■ Material for this exercise:
======
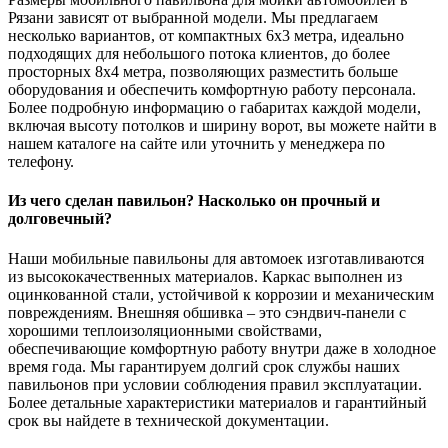
Рязани зависят от выбранной модели. Мы предлагаем
несколько вариантов, от компактных 6х3 метра, идеально
подходящих для небольшого потока клиентов, до более
просторных 8х4 метра, позволяющих разместить больше
оборудования и обеспечить комфортную работу персонала.
Более подробную информацию о габаритах каждой модели,
включая высоту потолков и ширину ворот, вы можете найти в
нашем каталоге на сайте или уточнить у менеджера по
телефону.
Из чего сделан павильон? Насколько он прочный и
долговечный?
Наши мобильные павильоны для автомоек изготавливаются
из высококачественных материалов. Каркас выполнен из
оцинкованной стали, устойчивой к коррозии и механическим
повреждениям. Внешняя обшивка – это сэндвич-панели с
хорошими теплоизоляционными свойствами,
обеспечивающие комфортную работу внутри даже в холодное
время года. Мы гарантируем долгий срок службы наших
павильонов при условии соблюдения правил эксплуатации.
Более детальные характеристики материалов и гарантийный
срок вы найдете в технической документации.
======
■ Work task: Go through the listing above and retype it exactly, skipping every picture.

■ Result of the exercise:
Рязани зависят от выбранной модели. Мы предлагаем
несколько вариантов, от компактных 6х3 метра, идеально
подходящих для небольшого потока клиентов, до более
просторных 8х4 метра, позволяющих разместить больше
оборудования и обеспечить комфортную работу персонала.
Более подробную информацию о габаритах каждой модели,
включая высоту потолков и ширину ворот, вы можете найти в
нашем каталоге на сайте или уточнить у менеджера по
телефону.
Из чего сделан павильон? Насколько он прочный и
долговечный?
Наши мобильные павильоны для автомоек изготавливаются
из высококачественных материалов. Каркас выполнен из
оцинкованной стали, устойчивой к коррозии и механическим
повреждениям. Внешняя обшивка – это сэндвич-панели с
хорошими теплоизоляционными свойствами,
обеспечивающие комфортную работу внутри даже в холодное
время года. Мы гарантируем долгий срок службы наших
павильонов при условии соблюдения правил эксплуатации.
Более детальные характеристики материалов и гарантийный
срок вы найдете в технической документации.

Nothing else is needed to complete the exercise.